Studio album by White Fence
- Released: January 18, 2011
- Genre: Folk rock; psychedelia;
- Length: 46:28
- Label: Woodsist
- Producer: Tim Presley

White Fence chronology
| White Fence | Is Growing Faith | Family Perfume, Vol. 1 |

= Is Growing Faith =

Is Growing Faith (also occasionally referred to as White Fence Is Growing Faith) is a 2011 album by Tim Presley under the moniker White Fence. The album was first released on January 18, 2011 through Woodist. Presley served as the album's primary artist and worked as the album's composer, engineer, and lyricist, as well as designing the album's artwork.
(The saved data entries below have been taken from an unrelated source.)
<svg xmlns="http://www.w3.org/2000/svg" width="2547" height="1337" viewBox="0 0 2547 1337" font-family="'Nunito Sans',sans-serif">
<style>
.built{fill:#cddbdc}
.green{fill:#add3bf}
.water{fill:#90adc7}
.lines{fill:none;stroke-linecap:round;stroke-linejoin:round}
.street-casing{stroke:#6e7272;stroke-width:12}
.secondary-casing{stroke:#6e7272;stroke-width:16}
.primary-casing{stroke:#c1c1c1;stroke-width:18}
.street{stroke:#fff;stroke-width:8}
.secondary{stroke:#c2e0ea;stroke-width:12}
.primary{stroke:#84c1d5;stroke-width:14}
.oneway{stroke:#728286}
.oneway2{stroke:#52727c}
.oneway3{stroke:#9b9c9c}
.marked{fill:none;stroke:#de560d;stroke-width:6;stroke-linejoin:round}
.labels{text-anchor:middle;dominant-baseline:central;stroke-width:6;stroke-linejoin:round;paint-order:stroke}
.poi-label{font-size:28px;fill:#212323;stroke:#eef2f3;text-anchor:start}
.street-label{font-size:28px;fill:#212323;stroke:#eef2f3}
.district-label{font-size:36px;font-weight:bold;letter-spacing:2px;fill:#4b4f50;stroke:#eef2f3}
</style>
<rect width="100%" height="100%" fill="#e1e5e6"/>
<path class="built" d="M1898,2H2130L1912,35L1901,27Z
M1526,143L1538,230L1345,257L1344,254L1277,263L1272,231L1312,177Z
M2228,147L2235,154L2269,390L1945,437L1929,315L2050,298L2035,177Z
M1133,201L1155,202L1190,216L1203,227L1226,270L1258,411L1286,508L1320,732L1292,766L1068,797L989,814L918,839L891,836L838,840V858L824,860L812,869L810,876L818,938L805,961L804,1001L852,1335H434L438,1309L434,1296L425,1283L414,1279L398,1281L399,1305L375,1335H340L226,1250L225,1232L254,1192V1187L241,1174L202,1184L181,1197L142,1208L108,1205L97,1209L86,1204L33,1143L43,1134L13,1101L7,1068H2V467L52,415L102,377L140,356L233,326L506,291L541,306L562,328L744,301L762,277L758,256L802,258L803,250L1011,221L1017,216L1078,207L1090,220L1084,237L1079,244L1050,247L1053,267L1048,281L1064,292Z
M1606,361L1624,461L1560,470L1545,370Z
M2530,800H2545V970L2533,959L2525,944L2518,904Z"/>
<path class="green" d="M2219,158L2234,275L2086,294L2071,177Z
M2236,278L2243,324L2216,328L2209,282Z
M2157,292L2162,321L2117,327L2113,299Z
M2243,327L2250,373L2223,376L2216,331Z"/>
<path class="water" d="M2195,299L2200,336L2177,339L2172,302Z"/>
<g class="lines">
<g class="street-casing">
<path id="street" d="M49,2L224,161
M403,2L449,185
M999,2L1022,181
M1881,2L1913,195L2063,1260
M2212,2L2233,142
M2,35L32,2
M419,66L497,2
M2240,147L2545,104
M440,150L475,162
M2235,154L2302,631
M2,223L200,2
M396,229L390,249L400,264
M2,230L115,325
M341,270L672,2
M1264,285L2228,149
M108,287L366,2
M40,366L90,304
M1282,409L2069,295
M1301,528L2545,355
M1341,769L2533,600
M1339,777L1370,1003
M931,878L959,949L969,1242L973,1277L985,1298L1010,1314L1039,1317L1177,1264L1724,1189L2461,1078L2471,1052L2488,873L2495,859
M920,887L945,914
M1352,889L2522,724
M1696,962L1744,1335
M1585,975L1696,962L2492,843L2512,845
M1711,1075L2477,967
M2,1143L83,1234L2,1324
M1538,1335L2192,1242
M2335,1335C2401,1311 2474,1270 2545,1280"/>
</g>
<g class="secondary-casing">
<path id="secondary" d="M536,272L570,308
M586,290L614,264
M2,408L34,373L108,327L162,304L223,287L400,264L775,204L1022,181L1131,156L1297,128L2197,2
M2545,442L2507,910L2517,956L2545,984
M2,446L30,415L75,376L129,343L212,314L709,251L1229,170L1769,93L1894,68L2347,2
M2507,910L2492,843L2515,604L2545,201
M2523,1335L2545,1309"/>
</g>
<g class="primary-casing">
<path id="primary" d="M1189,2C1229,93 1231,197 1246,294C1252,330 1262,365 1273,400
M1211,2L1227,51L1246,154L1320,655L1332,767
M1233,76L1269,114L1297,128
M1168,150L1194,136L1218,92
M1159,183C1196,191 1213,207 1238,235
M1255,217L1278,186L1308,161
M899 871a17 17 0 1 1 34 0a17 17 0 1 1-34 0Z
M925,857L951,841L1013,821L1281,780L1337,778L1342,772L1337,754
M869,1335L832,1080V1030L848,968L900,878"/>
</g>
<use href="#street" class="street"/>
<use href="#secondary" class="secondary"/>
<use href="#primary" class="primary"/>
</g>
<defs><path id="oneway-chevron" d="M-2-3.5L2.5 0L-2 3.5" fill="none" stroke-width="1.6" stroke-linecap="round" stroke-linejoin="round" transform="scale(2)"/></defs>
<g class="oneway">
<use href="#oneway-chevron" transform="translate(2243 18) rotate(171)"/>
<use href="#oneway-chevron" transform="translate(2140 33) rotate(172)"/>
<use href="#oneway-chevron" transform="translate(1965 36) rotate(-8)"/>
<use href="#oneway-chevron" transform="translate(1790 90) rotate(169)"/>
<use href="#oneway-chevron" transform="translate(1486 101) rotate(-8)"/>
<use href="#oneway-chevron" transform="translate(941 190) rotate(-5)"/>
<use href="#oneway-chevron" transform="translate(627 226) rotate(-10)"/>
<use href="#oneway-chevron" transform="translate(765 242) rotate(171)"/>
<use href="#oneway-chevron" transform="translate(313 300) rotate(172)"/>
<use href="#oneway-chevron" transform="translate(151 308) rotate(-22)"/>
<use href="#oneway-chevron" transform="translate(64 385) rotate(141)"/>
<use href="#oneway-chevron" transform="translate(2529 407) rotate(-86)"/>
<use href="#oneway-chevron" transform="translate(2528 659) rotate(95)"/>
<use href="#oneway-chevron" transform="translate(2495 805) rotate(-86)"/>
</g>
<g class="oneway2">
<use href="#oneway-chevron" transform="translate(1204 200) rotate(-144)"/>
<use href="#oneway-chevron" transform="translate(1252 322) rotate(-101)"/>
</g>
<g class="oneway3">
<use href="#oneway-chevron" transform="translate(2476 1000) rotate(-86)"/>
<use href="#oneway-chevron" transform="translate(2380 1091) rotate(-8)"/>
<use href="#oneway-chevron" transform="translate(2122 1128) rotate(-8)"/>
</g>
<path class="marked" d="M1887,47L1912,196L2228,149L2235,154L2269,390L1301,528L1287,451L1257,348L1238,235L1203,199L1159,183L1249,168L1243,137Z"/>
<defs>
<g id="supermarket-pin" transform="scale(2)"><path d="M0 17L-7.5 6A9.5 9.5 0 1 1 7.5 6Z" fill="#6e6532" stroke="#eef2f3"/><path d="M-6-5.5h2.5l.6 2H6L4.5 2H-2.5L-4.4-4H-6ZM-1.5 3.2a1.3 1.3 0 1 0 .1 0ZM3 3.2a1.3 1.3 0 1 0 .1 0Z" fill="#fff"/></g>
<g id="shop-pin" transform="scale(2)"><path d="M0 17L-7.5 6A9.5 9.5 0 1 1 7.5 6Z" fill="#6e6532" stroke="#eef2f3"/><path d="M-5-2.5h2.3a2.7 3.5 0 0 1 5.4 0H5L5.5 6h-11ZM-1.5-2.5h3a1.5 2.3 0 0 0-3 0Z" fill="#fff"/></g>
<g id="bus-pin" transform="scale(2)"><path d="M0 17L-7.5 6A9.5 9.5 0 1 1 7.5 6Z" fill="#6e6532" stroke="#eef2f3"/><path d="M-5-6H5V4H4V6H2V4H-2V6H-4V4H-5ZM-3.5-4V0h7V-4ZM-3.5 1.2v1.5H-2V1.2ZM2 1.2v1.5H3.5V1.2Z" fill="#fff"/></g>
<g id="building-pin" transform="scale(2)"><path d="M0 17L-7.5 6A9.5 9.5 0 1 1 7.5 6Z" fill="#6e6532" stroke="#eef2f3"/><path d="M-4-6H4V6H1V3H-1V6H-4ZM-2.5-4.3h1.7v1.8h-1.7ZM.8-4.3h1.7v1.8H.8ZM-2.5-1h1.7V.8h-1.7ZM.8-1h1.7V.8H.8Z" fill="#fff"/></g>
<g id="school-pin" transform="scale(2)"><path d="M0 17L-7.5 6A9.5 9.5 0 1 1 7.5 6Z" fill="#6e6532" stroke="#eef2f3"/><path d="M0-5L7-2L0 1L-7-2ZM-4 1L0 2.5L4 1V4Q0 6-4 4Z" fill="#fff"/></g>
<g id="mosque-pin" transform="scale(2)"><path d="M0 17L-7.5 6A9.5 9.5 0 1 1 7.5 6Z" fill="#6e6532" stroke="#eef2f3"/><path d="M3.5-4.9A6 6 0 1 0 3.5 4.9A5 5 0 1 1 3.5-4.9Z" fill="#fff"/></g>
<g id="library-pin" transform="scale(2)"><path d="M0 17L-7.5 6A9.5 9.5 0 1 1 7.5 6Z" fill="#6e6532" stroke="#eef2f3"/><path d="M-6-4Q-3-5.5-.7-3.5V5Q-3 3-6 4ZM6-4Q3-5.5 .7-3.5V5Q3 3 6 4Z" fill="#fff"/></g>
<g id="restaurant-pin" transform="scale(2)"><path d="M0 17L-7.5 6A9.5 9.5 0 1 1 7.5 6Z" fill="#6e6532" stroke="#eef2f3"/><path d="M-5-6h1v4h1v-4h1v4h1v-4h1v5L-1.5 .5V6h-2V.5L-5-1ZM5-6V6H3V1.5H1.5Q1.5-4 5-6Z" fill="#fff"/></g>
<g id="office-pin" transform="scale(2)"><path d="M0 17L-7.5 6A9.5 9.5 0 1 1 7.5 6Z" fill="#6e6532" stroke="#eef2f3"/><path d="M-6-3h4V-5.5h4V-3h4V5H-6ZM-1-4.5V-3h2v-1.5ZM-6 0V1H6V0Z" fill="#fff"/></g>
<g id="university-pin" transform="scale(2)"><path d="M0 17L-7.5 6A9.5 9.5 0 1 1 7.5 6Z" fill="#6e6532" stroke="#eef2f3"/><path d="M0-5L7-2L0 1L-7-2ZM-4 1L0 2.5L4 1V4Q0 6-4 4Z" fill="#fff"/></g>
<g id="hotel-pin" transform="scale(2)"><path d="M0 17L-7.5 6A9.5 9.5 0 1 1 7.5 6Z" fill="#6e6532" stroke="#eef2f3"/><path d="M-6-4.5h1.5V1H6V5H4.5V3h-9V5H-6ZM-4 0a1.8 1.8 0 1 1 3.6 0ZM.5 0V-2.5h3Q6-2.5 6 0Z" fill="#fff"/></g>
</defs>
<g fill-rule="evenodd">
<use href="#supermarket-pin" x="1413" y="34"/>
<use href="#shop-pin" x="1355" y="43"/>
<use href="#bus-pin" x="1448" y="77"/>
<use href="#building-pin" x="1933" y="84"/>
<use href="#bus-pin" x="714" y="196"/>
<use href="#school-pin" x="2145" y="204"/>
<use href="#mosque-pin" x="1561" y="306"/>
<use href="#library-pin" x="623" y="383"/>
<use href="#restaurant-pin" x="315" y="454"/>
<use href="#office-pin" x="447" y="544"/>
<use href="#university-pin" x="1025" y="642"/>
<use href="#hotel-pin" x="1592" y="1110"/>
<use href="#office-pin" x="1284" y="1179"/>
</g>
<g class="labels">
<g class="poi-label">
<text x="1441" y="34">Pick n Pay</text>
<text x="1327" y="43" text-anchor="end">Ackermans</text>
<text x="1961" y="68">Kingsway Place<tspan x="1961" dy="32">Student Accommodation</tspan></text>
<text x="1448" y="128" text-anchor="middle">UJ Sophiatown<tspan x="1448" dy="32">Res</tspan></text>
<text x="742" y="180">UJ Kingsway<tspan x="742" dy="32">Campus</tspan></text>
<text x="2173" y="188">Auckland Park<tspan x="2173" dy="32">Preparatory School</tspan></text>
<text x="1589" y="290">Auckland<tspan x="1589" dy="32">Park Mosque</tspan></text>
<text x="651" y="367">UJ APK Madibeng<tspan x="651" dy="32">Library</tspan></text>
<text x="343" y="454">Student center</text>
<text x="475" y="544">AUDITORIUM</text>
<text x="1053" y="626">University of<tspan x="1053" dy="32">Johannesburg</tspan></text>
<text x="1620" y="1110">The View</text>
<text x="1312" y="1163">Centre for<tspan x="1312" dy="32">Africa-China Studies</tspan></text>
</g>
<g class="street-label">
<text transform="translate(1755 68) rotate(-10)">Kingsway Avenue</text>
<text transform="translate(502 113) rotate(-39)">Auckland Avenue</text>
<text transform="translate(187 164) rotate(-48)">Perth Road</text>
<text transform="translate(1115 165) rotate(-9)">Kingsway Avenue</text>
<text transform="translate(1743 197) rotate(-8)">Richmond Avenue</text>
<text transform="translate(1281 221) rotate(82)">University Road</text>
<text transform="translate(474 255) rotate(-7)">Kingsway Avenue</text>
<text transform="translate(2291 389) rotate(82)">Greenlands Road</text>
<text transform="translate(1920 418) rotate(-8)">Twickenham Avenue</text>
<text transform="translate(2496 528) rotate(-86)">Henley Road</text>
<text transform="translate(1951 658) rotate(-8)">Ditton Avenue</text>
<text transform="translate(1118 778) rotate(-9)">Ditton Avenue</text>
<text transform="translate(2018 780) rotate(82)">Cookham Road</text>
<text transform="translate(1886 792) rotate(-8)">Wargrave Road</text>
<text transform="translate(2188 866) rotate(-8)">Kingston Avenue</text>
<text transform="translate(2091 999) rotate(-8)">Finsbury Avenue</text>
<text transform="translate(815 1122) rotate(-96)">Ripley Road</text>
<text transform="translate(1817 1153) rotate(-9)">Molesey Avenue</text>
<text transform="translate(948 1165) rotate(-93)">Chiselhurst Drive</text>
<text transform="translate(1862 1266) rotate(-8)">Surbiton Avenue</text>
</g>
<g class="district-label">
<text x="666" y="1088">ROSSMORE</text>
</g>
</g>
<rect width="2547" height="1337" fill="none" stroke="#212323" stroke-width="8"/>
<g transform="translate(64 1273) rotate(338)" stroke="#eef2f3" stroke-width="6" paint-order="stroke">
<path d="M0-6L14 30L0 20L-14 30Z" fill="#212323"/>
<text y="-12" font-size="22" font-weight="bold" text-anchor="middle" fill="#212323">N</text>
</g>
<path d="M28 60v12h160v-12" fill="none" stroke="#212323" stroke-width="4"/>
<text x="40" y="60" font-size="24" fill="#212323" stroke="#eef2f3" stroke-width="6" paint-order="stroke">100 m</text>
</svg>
Some vocals were performed by Emily Sills.

==Track listing==

| No. | Title | Writer(s) | Length |
|---|---|---|---|
| 1. | "And by Always" | Tim Presley | 3:44 |
| 2. | "Growing Faith" | Tim Presley | 2:29 |
| 3. | "Sticky Fruitman Has Faith" | Tim Presley | 3:10 |
| 4. | "Your Last Friend Alive" | Tim Presley | 2:51 |
| 5. | "Enthusiasm" | Tim Presley | 3:11 |
| 6. | "A Pearl Is Not a Diamond" | Tim Presley | 2:22 |
| 7. | "Tumble, Lies & Honesty" | Tim Presley | 3:26 |
| 8. | "Lilian (Won't You Play Drums?)" | Tim Presley | 2:24 |
| 9. | "Get That Heart" | Tim Presley | 3:05 |
| 10. | "Harness" | Tim Presley | 2:11 |
| 11. | "Stranger Things Have Happenend" | Tim Presley | 2:44 |
| 12. | "Body Cold" | Tim Presley | 1:50 |
| 13. | "The Mexican Twins/Life Is... Too $hort" | Tim Presley | 3:31 |
| 14. | "Art Investor Collector" | Tim Presley | 2:25 |
| 15. | "When There Is No Crowd" | Tim Presley | 3:49 |
| 16. | "You Can't Put Your Arms Around a Memory" (Written by) | Johnny Thunders | 3:16 |

==Reception==
Critical reception for Is Growing Faith has been mixed to positive and the album currently holds a rating of 71 on Metacritic, based upon 7 reviews. Allmusic praised the album as a whole and remarked that it was "a good jumping-off spot for further psychedelic discovery". Pitchfork Media also rated the album favorably and gave it an overall score of 7.4.